▶ _MATERIAL FOR THIS TASK_
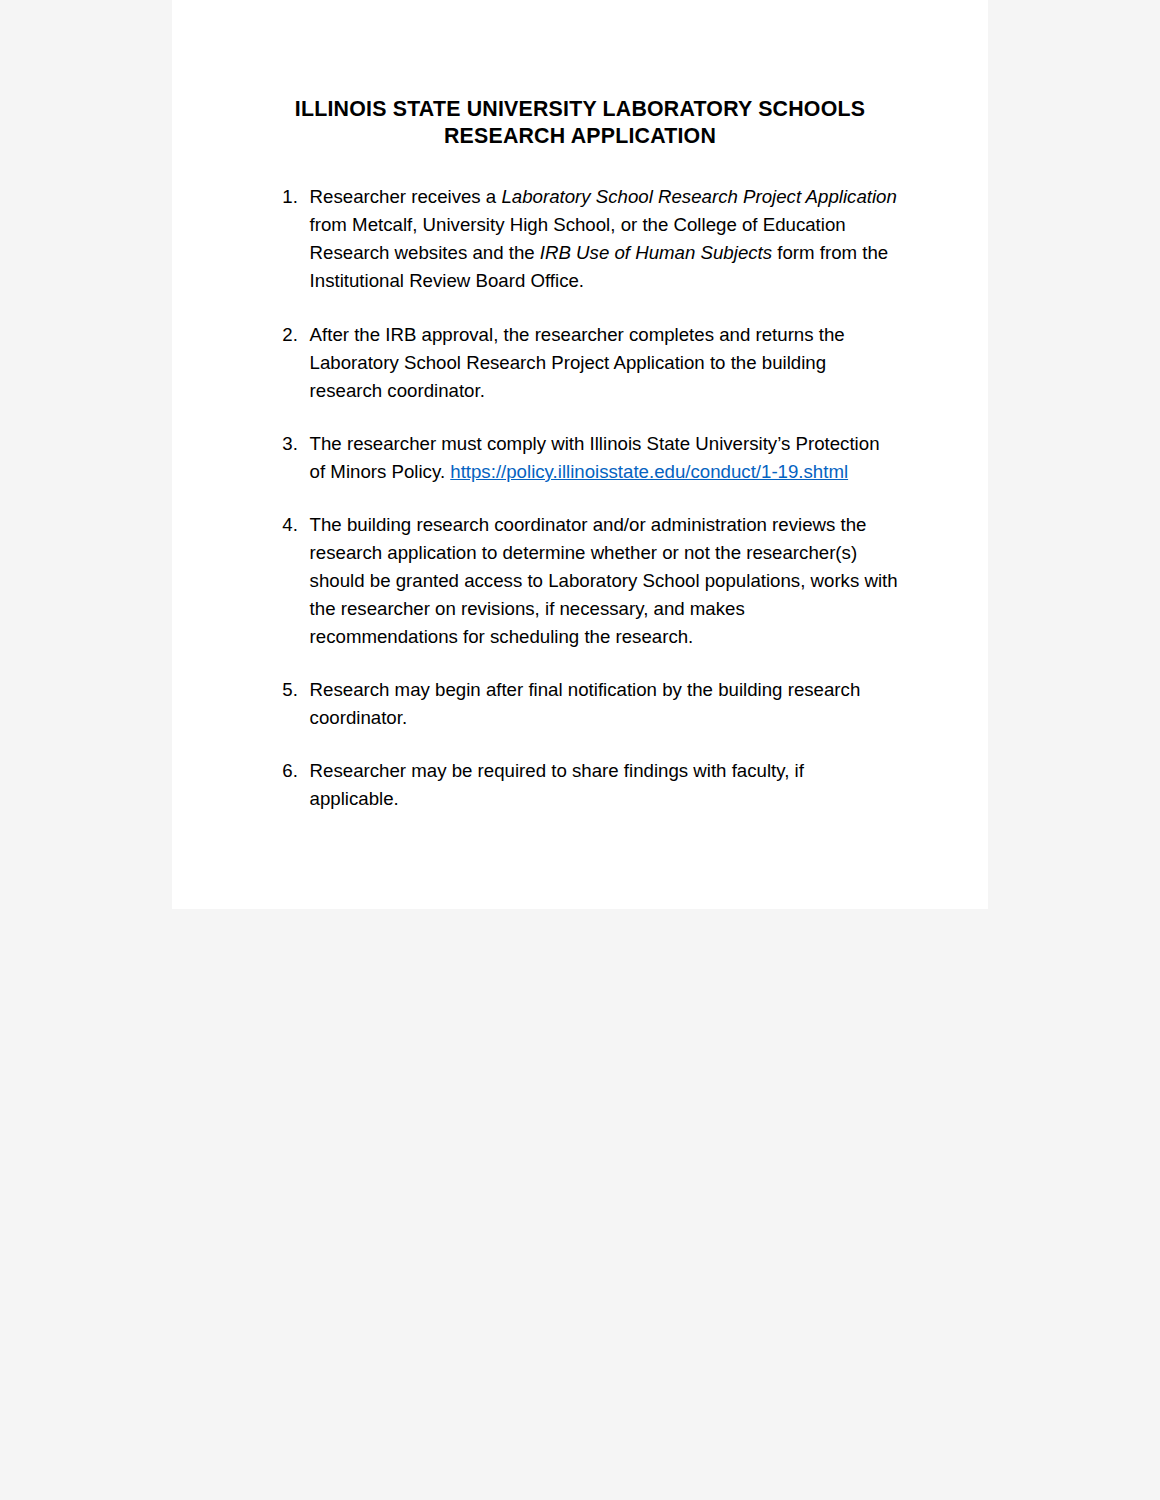ILLINOIS STATE UNIVERSITY LABORATORY SCHOOLS
RESEARCH APPLICATION
Researcher receives a Laboratory School Research Project Application from Metcalf, University High School, or the College of Education Research websites and the IRB Use of Human Subjects form from the Institutional Review Board Office.
After the IRB approval, the researcher completes and returns the Laboratory School Research Project Application to the building research coordinator.
The researcher must comply with Illinois State University’s Protection of Minors Policy. https://policy.illinoisstate.edu/conduct/1-19.shtml
The building research coordinator and/or administration reviews the research application to determine whether or not the researcher(s) should be granted access to Laboratory School populations, works with the researcher on revisions, if necessary, and makes recommendations for scheduling the research.
Research may begin after final notification by the building research coordinator.
Researcher may be required to share findings with faculty, if applicable.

▶ _TASK_
Look through the data above and return each line where the string "coordinator" occurs.

▶ _RESPONSE AREA_
After the IRB approval, the researcher completes and returns the Laboratory School Research Project Application to the building research coordinator.
The building research coordinator and/or administration reviews the research application to determine whether or not the researcher(s) should be granted access to Laboratory School populations, works with the researcher on revisions, if necessary, and makes recommendations for scheduling the research.
Research may begin after final notification by the building research coordinator.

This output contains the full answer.